Person walking through a coffee plantation at sunrise or sunset.

Read Their Story

Cooperative Pilangosta

The story of Matambú coffee begins in 1962, when 23 small-scale coffee farmers pooled ¢8,000 (eight thousand colones) and founded Cooperativa Agrícola Industrial y Servicios Múltiples de Pilangosta—Coopepilangosta for short.

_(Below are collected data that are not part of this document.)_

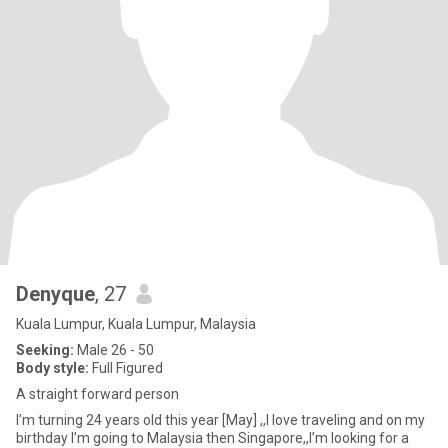
Denyque
, 27
Kuala Lumpur, Kuala Lumpur, Malaysia
Seeking:
Male 26 - 50
Body style:
Full Figured
A straight forward person
I’m turning 24 years old this year [May] ,,I love traveling and on my
birthday I’m going to Malaysia then Singapore,,I’m looking for a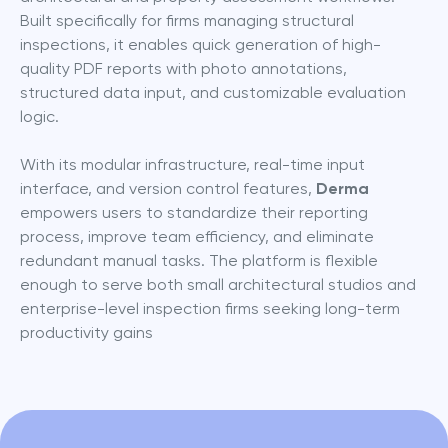
Built specifically for firms managing structural 
inspections, it enables quick generation of high-
quality PDF reports with photo annotations, 
structured data input, and customizable evaluation 
logic.
With its modular infrastructure, real-time input 
interface, and version control features, 
Derma
empowers users to standardize their reporting 
process, improve team efficiency, and eliminate 
redundant manual tasks. The platform is flexible 
enough to serve both small architectural studios and 
enterprise-level inspection firms seeking long-term 
productivity gains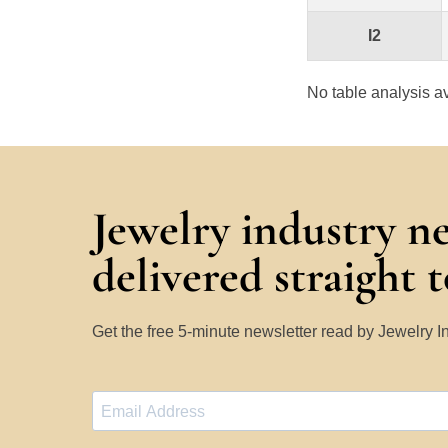
I2
No table analysis av
Jewelry industry n
delivered straight 
Get the free 5-minute newsletter read by Jewelry 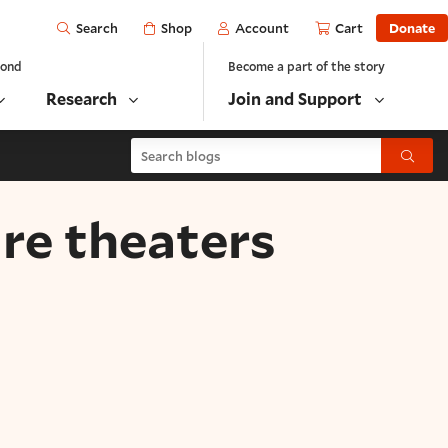
Open
Shop
Account
Cart
Donate
Search
yond
Become a part of the story
Research
Join and Support
Search blogs
Submit
re theaters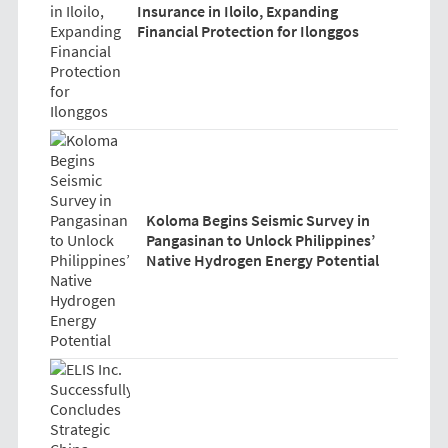
Insurance in Iloilo, Expanding
Financial Protection for Ilonggos
Koloma Begins Seismic Survey in
Pangasinan to Unlock Philippines’
Native Hydrogen Energy Potential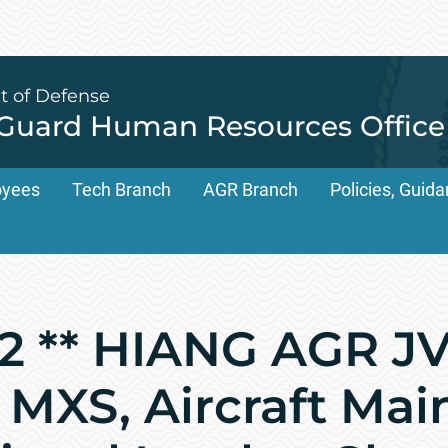
t of Defense
 Guard Human Resources Office
oyees
Tech Branch
AGR Branch
Policies, Gui
 ** HIANG AGR JV
4 MXS, Aircraft Ma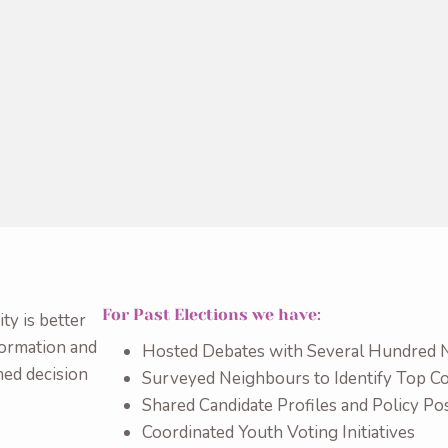
For Past Elections we have:
y is better
formation and
Hosted Debates with Several Hundred 
med decision
Surveyed Neighbours to Identify Top 
Shared Candidate Profiles and Policy Pos
Coordinated Youth Voting Initiatives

A Cooperative Built on Determination

They were tired of being at the mercy of large commercial buyers. They wanted control over their own product. They wanted fair prices. They wanted their families to thrive. Those first years were tough. They bought a small processing facility called El Progreso in the community of Pilangosta. But the roads were terrible. Getting coffee cherries from remote farms to the mill was nearly impossible. They pivoted: farmers would dry their coffee on-site and deliver it as parchment. Quality suffered. Prices dropped. It would have been easy to give up. But in 1978, everything changed. The upper Nicoya Peninsula was officially recognized as a coffee-growing zone. That meant access to credit. Technical assistance. Infrastructure improvements. By 1982, Coopepilangosta built a new processing facility with capacity for 10,000 bushels. Roads improved. They could receive fresh cherries again. Quality skyrocketed. In 1988, they joined forces with six other small cooperatives to form COOCAFE (Consortium of Cooperatives of Guanacaste, Montes de Oro, and Sarapiquí). Together, they gained market access, administrative capacity, and the ability to enter specialty coffee niches with premium prices. Today, Coopepilangosta processes coffee from 192 producer families across 246 hectares. It's still governed by cooperative principles: democratic decision-making, profit-sharing, community investment. Every bag of Matambú coffee represents dozens of small family farms. Real people. Real communities. Real traditions.

The Matambú Process

What makes Matambú coffee unique is the "Matambú Process"—a processing method that incorporates ancestral Chorotega techniques. It starts with selective harvesting. Only ripe cherries. Multiple passes through the same trees. Hand-picked at peak sweetness. Then comes controlled fermentation. The Chorotega people understood fermentation long before it became trendy in specialty coffee. Their ancient methods for fermenting maize and other crops informed how they approach coffee processing.

Coffee from a Blue Zone

There are only five places on Earth where people routinely live past 100—active, healthy, and vibrant well into their elder years. Okinawa, Japan. Sardinia, Italy. Loma Linda, California. Ikaria, Greece. And the Nicoya Peninsula in Costa Rica. More specifically: Matambú, an indigenous Chorotega territory tucked in the mountains of Hojancha, Guanacaste. It's the only indigenous territory in the world located within a Blue Zone. And it's the only Blue Zone in the world that grows specialty coffee. This is that coffee.

Community, Culture & Stewardship

Coopepilangosta isn't just processing coffee—they're supporting the Chorotega community. The cooperative works directly with the Matambú indigenous territory, employing Chorotega descendants as tour guides, processors, and baristas. They host educational tours where visitors learn about coffee cultivation, indigenous pottery-making, traditional cooking in wood-fired ovens, and the Blue Zone lifestyle. Women from Matambú run the Association of Women Entrepreneurs, meeting twice weekly to make traditional rosquillas (pastries) and tanelas in mud ovens, selling them at local markets to support their families. The Chorotega greeting captures their worldview: "In Lak' Ech" (I am the other you) "Hala Ken" (You are the other me) Their fingers intertwine in a snail shell pattern—the ongoing spiral of infinity, friendship that never ends. This philosophy extends to how they farm. Respect for Mother Earth. Apologies for any harm caused. Gratitude for what the land provides. Sustainable practices not because they're trendy, but because they're essential.